| The task |
The following listing has lines to check for the word "from"; give only the number of lines that contain it.

| Provided information |
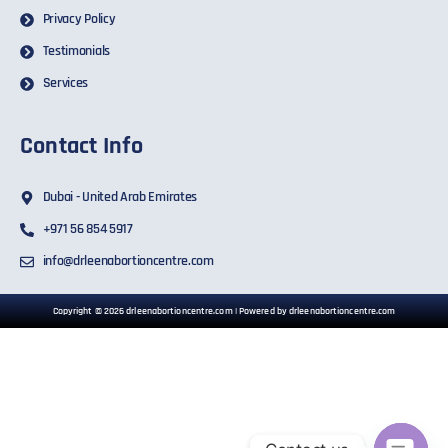
Privacy Policy
Testimonials
Services
Contact Info
Dubai - United Arab Emirates
+971 56 854 5917
info@drleenabortioncentre.com
Copyright © 2026 drleenabortioncentre.com | Powered by drleenabortioncentre.com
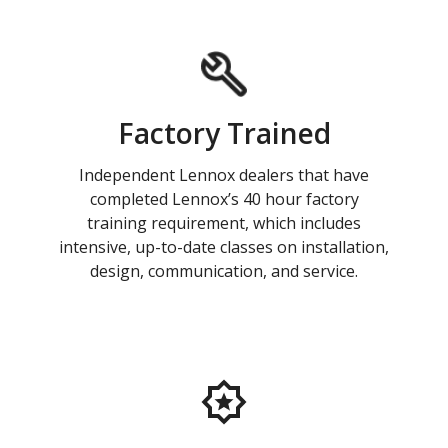
Factory Trained
Independent Lennox dealers that have
completed Lennox’s 40 hour factory
training requirement, which includes
intensive, up-to-date classes on installation,
design, communication, and service.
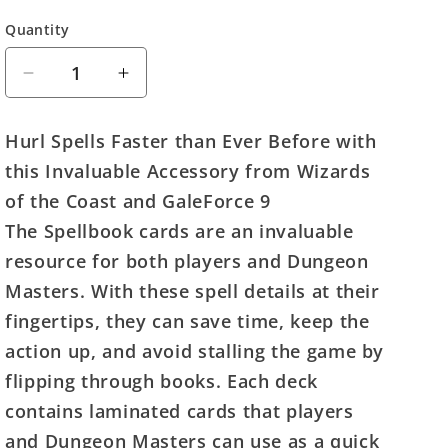
Quantity
Quantity
Decrease
Increase
quantity
quantity
for
for
Hurl Spells Faster than Ever Before with
D&amp;D
D&amp;D
this Invaluable Accessory from Wizards
Spellbook
Spellbook
Cards:
Cards:
of the Coast and GaleForce 9
Druid
Druid
The Spellbook cards are an invaluable
Deck
Deck
resource for both players and Dungeon
Masters. With these spell details at their
fingertips, they can save time, keep the
action up, and avoid stalling the game by
flipping through books. Each deck
contains laminated cards that players
and Dungeon Masters can use as a quick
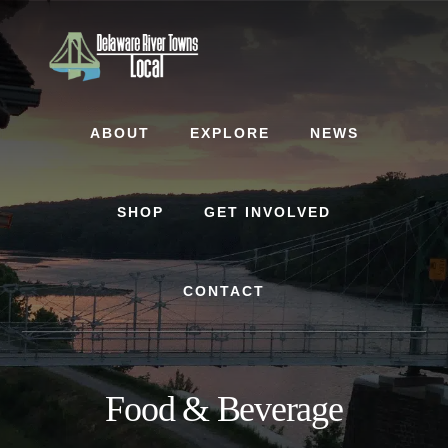
Skip
Skip
to
to
content
footer
ABOUT
EXPLORE
NEWS
SHOP
GET INVOLVED
CONTACT
Food & Beverage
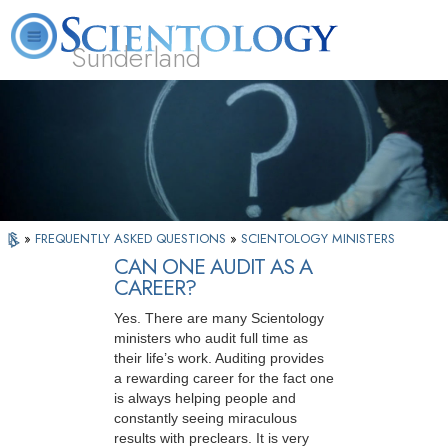
Sunderland
L. Ron Hubbard
What is Scientology?
Volunteer Ministers
FAQ
Books
»
FREQUENTLY ASKED QUESTIONS
»
SCIENTOLOGY MINISTERS
CAN ONE AUDIT AS A
CAREER?
Yes. There are many Scientology
ministers who audit full time as
their life’s work. Auditing provides
a rewarding career for the fact one
is always helping people and
constantly seeing miraculous
results with preclears. It is very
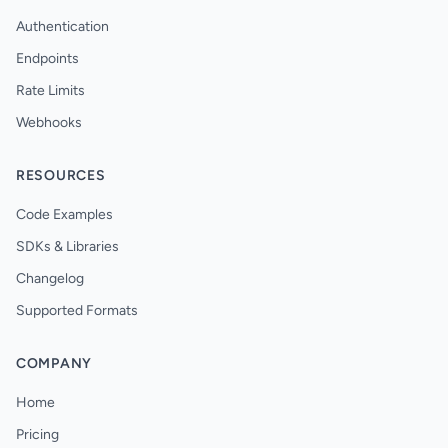
Authentication
Endpoints
Rate Limits
Webhooks
RESOURCES
Code Examples
SDKs & Libraries
Changelog
Supported Formats
COMPANY
Home
Pricing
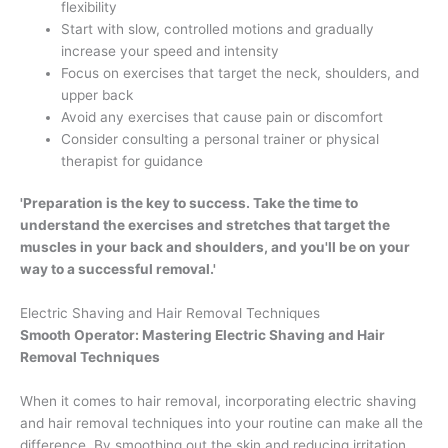
flexibility
Start with slow, controlled motions and gradually
increase your speed and intensity
Focus on exercises that target the neck, shoulders, and
upper back
Avoid any exercises that cause pain or discomfort
Consider consulting a personal trainer or physical
therapist for guidance
'Preparation is the key to success. Take the time to
understand the exercises and stretches that target the
muscles in your back and shoulders, and you'll be on your
way to a successful removal.'
Electric Shaving and Hair Removal Techniques
Smooth Operator: Mastering Electric Shaving and Hair
Removal Techniques
When it comes to hair removal, incorporating electric shaving
and hair removal techniques into your routine can make all the
difference. By smoothing out the skin and reducing irritation,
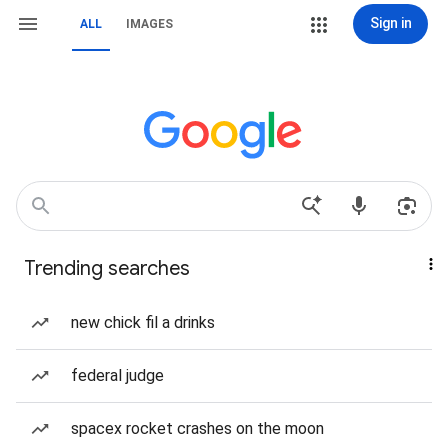
Sign in
ALL
IMAGES
Trending searches
new chick fil a drinks
federal judge
spacex rocket crashes on the moon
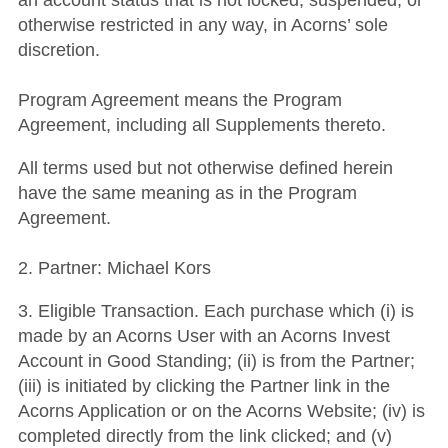
an account status that is not locked, suspended, or
otherwise restricted in any way, in Acorns’ sole
discretion.
Program Agreement means the Program
Agreement, including all Supplements thereto.
All terms used but not otherwise defined herein
have the same meaning as in the Program
Agreement.
2. Partner: Michael Kors
3. Eligible Transaction. Each purchase which (i) is
made by an Acorns User with an Acorns Invest
Account in Good Standing; (ii) is from the Partner;
(iii) is initiated by clicking the Partner link in the
Acorns Application or on the Acorns Website; (iv) is
completed directly from the link clicked; and (v)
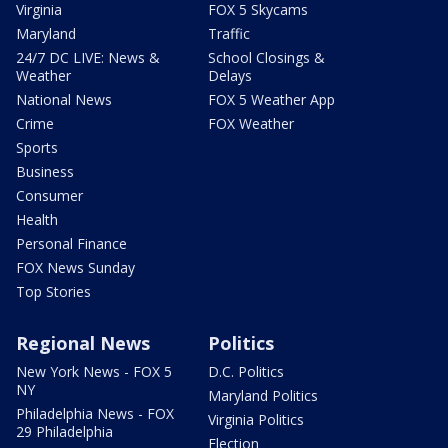
Virginia
FOX 5 Skycams
Maryland
Traffic
24/7 DC LIVE: News &
School Closings &
Weather
Delays
National News
FOX 5 Weather App
Crime
FOX Weather
Sports
Business
Consumer
Health
Personal Finance
FOX News Sunday
Top Stories
Regional News
Politics
New York News - FOX 5
D.C. Politics
NY
Maryland Politics
Philadelphia News - FOX
Virginia Politics
29 Philadelphia
Election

| Response |
3